Food, Chat And Worship

So now it really has begun, I felt I should at least briefly reflect on my first night. The first night of Theological training that is, well in truth the first night of hi and welcome. Tomorrow promises to be hard work but for now it was food, chat and worship in that order. Much like the rest of my life really, and it drew me to compare it to our model of sharing about Jesus. If you look at the way Jesus went about telling people of the Kingdom of Heaven, He seemed to follow that mode as well, food, chat and then worship. After all, he was forever getting into trouble for eating with the ‘wrong’ people. Sometimes we forget how Jesus did it and turn the whole thing around. It goes something like this.

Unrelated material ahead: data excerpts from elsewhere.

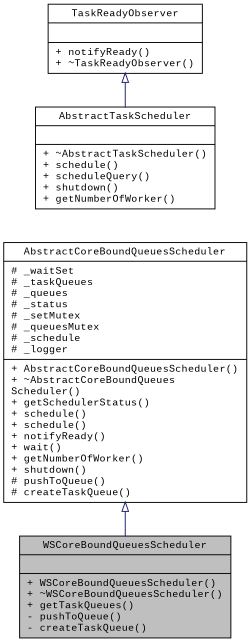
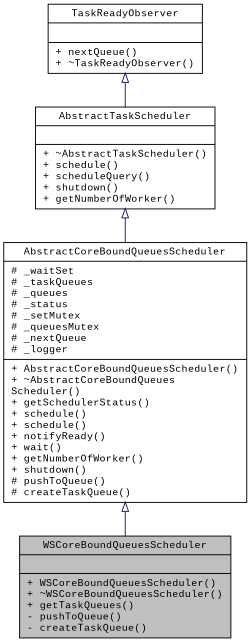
  digraph {
    fontname="Liberation Mono"
    node [color=black fillcolor=white fontname="Liberation Mono" fontsize=11 shape=record style=filled]
    edge [arrowtail=onormal color=midnightblue dir=back fontname="Liberation Mono" fontsize=11 labelfontname=Helvetica labelfontsize=11 style=solid]
    n1 [fillcolor=grey75 fontcolor=black height=0.2 label="{WSCoreBoundQueuesScheduler\n||+ WSCoreBoundQueuesScheduler()\l+ ~WSCoreBoundQueuesScheduler()\l+ getTaskQueues()\l- pushToQueue()\l- createTaskQueue()\l}" width=0.4]
-   n2 [height=0.2 label="{AbstractCoreBoundQueuesScheduler\n|# _waitSet\l# _taskQueues\l# _queues\l# _status\l# _setMutex\l# _queuesMutex\l# _schedule\l# _logger\l|+ AbstractCoreBoundQueuesScheduler()\l+ ~AbstractCoreBoundQueues\lScheduler()\l+ getSchedulerStatus()\l+ schedule()\l+ schedule()\l+ notifyReady()\l+ wait()\l+ getNumberOfWorker()\l+ shutdown()\l# pushToQueue()\l# createTaskQueue()\l}" width=0.4]
+   n2 [height=0.2 label="{AbstractCoreBoundQueuesScheduler\n|# _waitSet\l# _taskQueues\l# _queues\l# _status\l# _setMutex\l# _queuesMutex\l# _nextQueue\l# _logger\l|+ AbstractCoreBoundQueuesScheduler()\l+ ~AbstractCoreBoundQueues\lScheduler()\l+ getSchedulerStatus()\l+ schedule()\l+ schedule()\l+ notifyReady()\l+ wait()\l+ getNumberOfWorker()\l+ shutdown()\l# pushToQueue()\l# createTaskQueue()\l}" width=0.4]
    n3 [height=0.2 label="{AbstractTaskScheduler\n||+ ~AbstractTaskScheduler()\l+ schedule()\l+ scheduleQuery()\l+ shutdown()\l+ getNumberOfWorker()\l}" width=0.4]
-   n4 [height=0.2 label="{TaskReadyObserver\n||+ notifyReady()\l+ ~TaskReadyObserver()\l}" width=0.4]
+   n4 [height=0.2 label="{TaskReadyObserver\n||+ nextQueue()\l+ ~TaskReadyObserver()\l}" width=0.4]
    n2 -> n1
+   n3 -> n2
    n4 -> n3
  }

If you come to our Church and worship, then I might chat to you after a couple of weeks, and may even invite you back to my place sometime over the next decade, for food. Seems to me that already St Js has taught me, or at least reminded me about the way we really should share the love of Jesus. I am sure over the next couple of years there will be ups and downs as we explore what Gods plan is, but I have to say tonight was a good way to start.

In Previous Episodes

Where to start? I guess I won’t go into my background too much as you probably know me, and if not perhaps that will come out as we progress on the journey. We are here because over ten years ago when we became Christians Suzy and I felt very clearly that God was prompting us to prepare ourselves for the second phase of our lives. The exact words I wrote in my Bible at the time were “Prepare yourselves for the work I have for you.” About eighteen months ago we experienced a number of things that lead us to conclude that perhaps we had been treading water for a while. The outcome of this was that after much prayer and soul searching we felt that it was time to move forward.

So what did moving forward look like? Well the truth is we are still on that journey of discovery, but we have concluded it looks like some form of leadership within Gods plan. To that end over the last year I applied and was accepted for the distance learning CertHE in Theology and Vocation at St Johns in Nottingham, UK. This wasn”t a simple step because amongst other things it meant stepping down from leading my beloved 11s-14s at COGS our Church in Portsmouth. This course which starts this September 2009, is a two year course that may or may not lead onto completing further training to become a full theology degree. In parallel we are exploring the possibly of ordination with the Church of England, something which still blows my mind. It’s very early stages and neither Suzy or I are sure it is the ultimate destination, but that said we are a whole lot more open to the concept then we were a couple of years ago.

What ever the route is or where ever we end up there are some big hurdles in the way, which we will not get over without Gods intervention. Perhaps this is why we were treading water, but now I am comforted if we end up in some form of leadership it will be because God wants us there, because without Him it will not be possible.